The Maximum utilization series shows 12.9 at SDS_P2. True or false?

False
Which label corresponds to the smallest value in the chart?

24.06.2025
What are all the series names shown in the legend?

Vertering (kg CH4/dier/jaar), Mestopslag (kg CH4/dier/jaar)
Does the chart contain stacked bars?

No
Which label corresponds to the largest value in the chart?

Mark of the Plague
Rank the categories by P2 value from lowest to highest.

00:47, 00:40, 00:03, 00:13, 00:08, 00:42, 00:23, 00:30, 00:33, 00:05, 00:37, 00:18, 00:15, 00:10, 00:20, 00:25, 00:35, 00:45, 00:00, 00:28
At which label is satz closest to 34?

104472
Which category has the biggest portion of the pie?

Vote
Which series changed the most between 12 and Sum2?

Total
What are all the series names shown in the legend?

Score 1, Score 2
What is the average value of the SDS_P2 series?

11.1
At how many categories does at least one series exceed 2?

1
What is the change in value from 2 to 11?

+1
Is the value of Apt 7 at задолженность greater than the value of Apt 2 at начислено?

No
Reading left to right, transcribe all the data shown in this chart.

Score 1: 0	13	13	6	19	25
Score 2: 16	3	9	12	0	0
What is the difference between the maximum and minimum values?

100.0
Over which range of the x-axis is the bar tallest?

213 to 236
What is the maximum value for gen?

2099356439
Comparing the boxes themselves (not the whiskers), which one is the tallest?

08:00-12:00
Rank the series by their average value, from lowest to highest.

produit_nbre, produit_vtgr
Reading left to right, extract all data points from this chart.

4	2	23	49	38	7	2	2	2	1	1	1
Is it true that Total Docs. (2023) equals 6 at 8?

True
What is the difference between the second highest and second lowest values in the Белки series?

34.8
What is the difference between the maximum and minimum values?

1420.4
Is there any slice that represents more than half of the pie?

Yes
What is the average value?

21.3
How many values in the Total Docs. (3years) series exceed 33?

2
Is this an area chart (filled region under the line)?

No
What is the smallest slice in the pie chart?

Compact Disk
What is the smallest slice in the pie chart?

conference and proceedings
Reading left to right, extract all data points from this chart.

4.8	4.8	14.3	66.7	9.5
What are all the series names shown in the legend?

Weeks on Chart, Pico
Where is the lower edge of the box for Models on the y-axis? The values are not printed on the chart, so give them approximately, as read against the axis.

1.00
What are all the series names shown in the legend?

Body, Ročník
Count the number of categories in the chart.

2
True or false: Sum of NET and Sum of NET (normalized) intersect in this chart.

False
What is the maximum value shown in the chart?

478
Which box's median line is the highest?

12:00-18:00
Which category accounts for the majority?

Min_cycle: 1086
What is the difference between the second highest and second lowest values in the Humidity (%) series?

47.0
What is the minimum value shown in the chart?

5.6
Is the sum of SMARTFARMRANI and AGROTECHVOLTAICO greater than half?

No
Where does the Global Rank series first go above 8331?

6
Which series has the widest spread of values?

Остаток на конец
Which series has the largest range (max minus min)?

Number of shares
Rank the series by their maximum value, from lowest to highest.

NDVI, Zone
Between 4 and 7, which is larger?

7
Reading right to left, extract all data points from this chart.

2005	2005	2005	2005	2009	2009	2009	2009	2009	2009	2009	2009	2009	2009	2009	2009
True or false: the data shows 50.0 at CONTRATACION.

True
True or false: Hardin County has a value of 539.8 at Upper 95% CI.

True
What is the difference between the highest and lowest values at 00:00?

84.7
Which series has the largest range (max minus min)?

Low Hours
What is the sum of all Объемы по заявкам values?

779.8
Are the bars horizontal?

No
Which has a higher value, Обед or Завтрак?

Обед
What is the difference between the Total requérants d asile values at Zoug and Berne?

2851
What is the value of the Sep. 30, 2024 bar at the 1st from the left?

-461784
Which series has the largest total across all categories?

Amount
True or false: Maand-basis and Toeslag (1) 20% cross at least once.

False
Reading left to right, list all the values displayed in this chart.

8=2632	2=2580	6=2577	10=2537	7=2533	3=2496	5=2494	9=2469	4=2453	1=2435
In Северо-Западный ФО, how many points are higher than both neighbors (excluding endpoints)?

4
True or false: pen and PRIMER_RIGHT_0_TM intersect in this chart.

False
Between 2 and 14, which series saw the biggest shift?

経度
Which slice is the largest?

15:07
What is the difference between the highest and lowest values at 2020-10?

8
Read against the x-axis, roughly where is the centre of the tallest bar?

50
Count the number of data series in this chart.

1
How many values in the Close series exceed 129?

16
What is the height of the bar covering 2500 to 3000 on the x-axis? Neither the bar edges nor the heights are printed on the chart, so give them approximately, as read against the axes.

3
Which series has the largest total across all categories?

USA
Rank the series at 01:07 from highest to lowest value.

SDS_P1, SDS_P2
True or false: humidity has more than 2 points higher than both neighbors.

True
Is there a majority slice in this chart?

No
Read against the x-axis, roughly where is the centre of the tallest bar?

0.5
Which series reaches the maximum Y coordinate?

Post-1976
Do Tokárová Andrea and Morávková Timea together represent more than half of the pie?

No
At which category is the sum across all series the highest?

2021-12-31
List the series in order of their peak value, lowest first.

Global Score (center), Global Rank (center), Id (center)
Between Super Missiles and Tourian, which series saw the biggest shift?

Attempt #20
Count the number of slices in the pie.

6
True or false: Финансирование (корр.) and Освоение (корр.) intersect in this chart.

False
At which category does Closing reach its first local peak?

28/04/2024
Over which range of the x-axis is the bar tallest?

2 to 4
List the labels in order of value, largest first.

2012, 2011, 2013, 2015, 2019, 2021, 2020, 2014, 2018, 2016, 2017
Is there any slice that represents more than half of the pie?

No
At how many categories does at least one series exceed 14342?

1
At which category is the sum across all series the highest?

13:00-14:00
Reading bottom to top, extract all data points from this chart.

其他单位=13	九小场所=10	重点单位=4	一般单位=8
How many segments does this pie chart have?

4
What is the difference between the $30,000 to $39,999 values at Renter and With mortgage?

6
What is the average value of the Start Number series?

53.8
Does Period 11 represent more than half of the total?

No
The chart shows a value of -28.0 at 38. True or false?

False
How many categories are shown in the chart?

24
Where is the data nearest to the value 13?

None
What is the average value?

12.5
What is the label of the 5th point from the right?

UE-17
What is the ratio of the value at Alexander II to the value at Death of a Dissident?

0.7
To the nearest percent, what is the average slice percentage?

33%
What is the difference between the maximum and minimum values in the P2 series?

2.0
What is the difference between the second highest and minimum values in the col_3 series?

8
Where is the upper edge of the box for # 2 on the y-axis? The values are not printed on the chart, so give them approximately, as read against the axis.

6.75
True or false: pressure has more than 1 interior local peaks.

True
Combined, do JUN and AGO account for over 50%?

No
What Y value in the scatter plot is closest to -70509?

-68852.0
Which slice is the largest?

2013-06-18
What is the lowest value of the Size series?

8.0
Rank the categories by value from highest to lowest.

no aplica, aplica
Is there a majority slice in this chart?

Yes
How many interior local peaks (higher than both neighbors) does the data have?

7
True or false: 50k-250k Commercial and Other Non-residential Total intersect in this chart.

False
|---|
**ZADANIE**
Przepisz cały powyższy materiał bez najmniejszych zmian, wiersz po wierszu.

**ROZWIĄZANIE**
The Maximum utilization series shows 12.9 at SDS_P2. True or false?

False
Which label corresponds to the smallest value in the chart?

24.06.2025
What are all the series names shown in the legend?

Vertering (kg CH4/dier/jaar), Mestopslag (kg CH4/dier/jaar)
Does the chart contain stacked bars?

No
Which label corresponds to the largest value in the chart?

Mark of the Plague
Rank the categories by P2 value from lowest to highest.

00:47, 00:40, 00:03, 00:13, 00:08, 00:42, 00:23, 00:30, 00:33, 00:05, 00:37, 00:18, 00:15, 00:10, 00:20, 00:25, 00:35, 00:45, 00:00, 00:28
At which label is satz closest to 34?

104472
Which category has the biggest portion of the pie?

Vote
Which series changed the most between 12 and Sum2?

Total
What are all the series names shown in the legend?

Score 1, Score 2
What is the average value of the SDS_P2 series?

11.1
At how many categories does at least one series exceed 2?

1
What is the change in value from 2 to 11?

+1
Is the value of Apt 7 at задолженность greater than the value of Apt 2 at начислено?

No
Reading left to right, transcribe all the data shown in this chart.

Score 1: 0	13	13	6	19	25
Score 2: 16	3	9	12	0	0
What is the difference between the maximum and minimum values?

100.0
Over which range of the x-axis is the bar tallest?

213 to 236
What is the maximum value for gen?

2099356439
Comparing the boxes themselves (not the whiskers), which one is the tallest?

08:00-12:00
Rank the series by their average value, from lowest to highest.

produit_nbre, produit_vtgr
Reading left to right, extract all data points from this chart.

4	2	23	49	38	7	2	2	2	1	1	1
Is it true that Total Docs. (2023) equals 6 at 8?

True
What is the difference between the second highest and second lowest values in the Белки series?

34.8
What is the difference between the maximum and minimum values?

1420.4
Is there any slice that represents more than half of the pie?

Yes
What is the average value?

21.3
How many values in the Total Docs. (3years) series exceed 33?

2
Is this an area chart (filled region under the line)?

No
What is the smallest slice in the pie chart?

Compact Disk
What is the smallest slice in the pie chart?

conference and proceedings
Reading left to right, extract all data points from this chart.

4.8	4.8	14.3	66.7	9.5
What are all the series names shown in the legend?

Weeks on Chart, Pico
Where is the lower edge of the box for Models on the y-axis? The values are not printed on the chart, so give them approximately, as read against the axis.

1.00
What are all the series names shown in the legend?

Body, Ročník
Count the number of categories in the chart.

2
True or false: Sum of NET and Sum of NET (normalized) intersect in this chart.

False
What is the maximum value shown in the chart?

478
Which box's median line is the highest?

12:00-18:00
Which category accounts for the majority?

Min_cycle: 1086
What is the difference between the second highest and second lowest values in the Humidity (%) series?

47.0
What is the minimum value shown in the chart?

5.6
Is the sum of SMARTFARMRANI and AGROTECHVOLTAICO greater than half?

No
Where does the Global Rank series first go above 8331?

6
Which series has the widest spread of values?

Остаток на конец
Which series has the largest range (max minus min)?

Number of shares
Rank the series by their maximum value, from lowest to highest.

NDVI, Zone
Between 4 and 7, which is larger?

7
Reading right to left, extract all data points from this chart.

2005	2005	2005	2005	2009	2009	2009	2009	2009	2009	2009	2009	2009	2009	2009	2009
True or false: the data shows 50.0 at CONTRATACION.

True
True or false: Hardin County has a value of 539.8 at Upper 95% CI.

True
What is the difference between the highest and lowest values at 00:00?

84.7
Which series has the largest range (max minus min)?

Low Hours
What is the sum of all Объемы по заявкам values?

779.8
Are the bars horizontal?

No
Which has a higher value, Обед or Завтрак?

Обед
What is the difference between the Total requérants d asile values at Zoug and Berne?

2851
What is the value of the Sep. 30, 2024 bar at the 1st from the left?

-461784
Which series has the largest total across all categories?

Amount
True or false: Maand-basis and Toeslag (1) 20% cross at least once.

False
Reading left to right, list all the values displayed in this chart.

8=2632	2=2580	6=2577	10=2537	7=2533	3=2496	5=2494	9=2469	4=2453	1=2435
In Северо-Западный ФО, how many points are higher than both neighbors (excluding endpoints)?

4
True or false: pen and PRIMER_RIGHT_0_TM intersect in this chart.

False
Between 2 and 14, which series saw the biggest shift?

経度
Which slice is the largest?

15:07
What is the difference between the highest and lowest values at 2020-10?

8
Read against the x-axis, roughly where is the centre of the tallest bar?

50
Count the number of data series in this chart.

1
How many values in the Close series exceed 129?

16
What is the height of the bar covering 2500 to 3000 on the x-axis? Neither the bar edges nor the heights are printed on the chart, so give them approximately, as read against the axes.

3
Which series has the largest total across all categories?

USA
Rank the series at 01:07 from highest to lowest value.

SDS_P1, SDS_P2
True or false: humidity has more than 2 points higher than both neighbors.

True
Is there a majority slice in this chart?

No
Read against the x-axis, roughly where is the centre of the tallest bar?

0.5
Which series reaches the maximum Y coordinate?

Post-1976
Do Tokárová Andrea and Morávková Timea together represent more than half of the pie?

No
At which category is the sum across all series the highest?

2021-12-31
List the series in order of their peak value, lowest first.

Global Score (center), Global Rank (center), Id (center)
Between Super Missiles and Tourian, which series saw the biggest shift?

Attempt #20
Count the number of slices in the pie.

6
True or false: Финансирование (корр.) and Освоение (корр.) intersect in this chart.

False
At which category does Closing reach its first local peak?

28/04/2024
Over which range of the x-axis is the bar tallest?

2 to 4
List the labels in order of value, largest first.

2012, 2011, 2013, 2015, 2019, 2021, 2020, 2014, 2018, 2016, 2017
Is there any slice that represents more than half of the pie?

No
At how many categories does at least one series exceed 14342?

1
At which category is the sum across all series the highest?

13:00-14:00
Reading bottom to top, extract all data points from this chart.

其他单位=13	九小场所=10	重点单位=4	一般单位=8
How many segments does this pie chart have?

4
What is the difference between the $30,000 to $39,999 values at Renter and With mortgage?

6
What is the average value of the Start Number series?

53.8
Does Period 11 represent more than half of the total?

No
The chart shows a value of -28.0 at 38. True or false?

False
How many categories are shown in the chart?

24
Where is the data nearest to the value 13?

None
What is the average value?

12.5
What is the label of the 5th point from the right?

UE-17
What is the ratio of the value at Alexander II to the value at Death of a Dissident?

0.7
To the nearest percent, what is the average slice percentage?

33%
What is the difference between the maximum and minimum values in the P2 series?

2.0
What is the difference between the second highest and minimum values in the col_3 series?

8
Where is the upper edge of the box for # 2 on the y-axis? The values are not printed on the chart, so give them approximately, as read against the axis.

6.75
True or false: pressure has more than 1 interior local peaks.

True
Combined, do JUN and AGO account for over 50%?

No
What Y value in the scatter plot is closest to -70509?

-68852.0
Which slice is the largest?

2013-06-18
What is the lowest value of the Size series?

8.0
Rank the categories by value from highest to lowest.

no aplica, aplica
Is there a majority slice in this chart?

Yes
How many interior local peaks (higher than both neighbors) does the data have?

7
True or false: 50k-250k Commercial and Other Non-residential Total intersect in this chart.

False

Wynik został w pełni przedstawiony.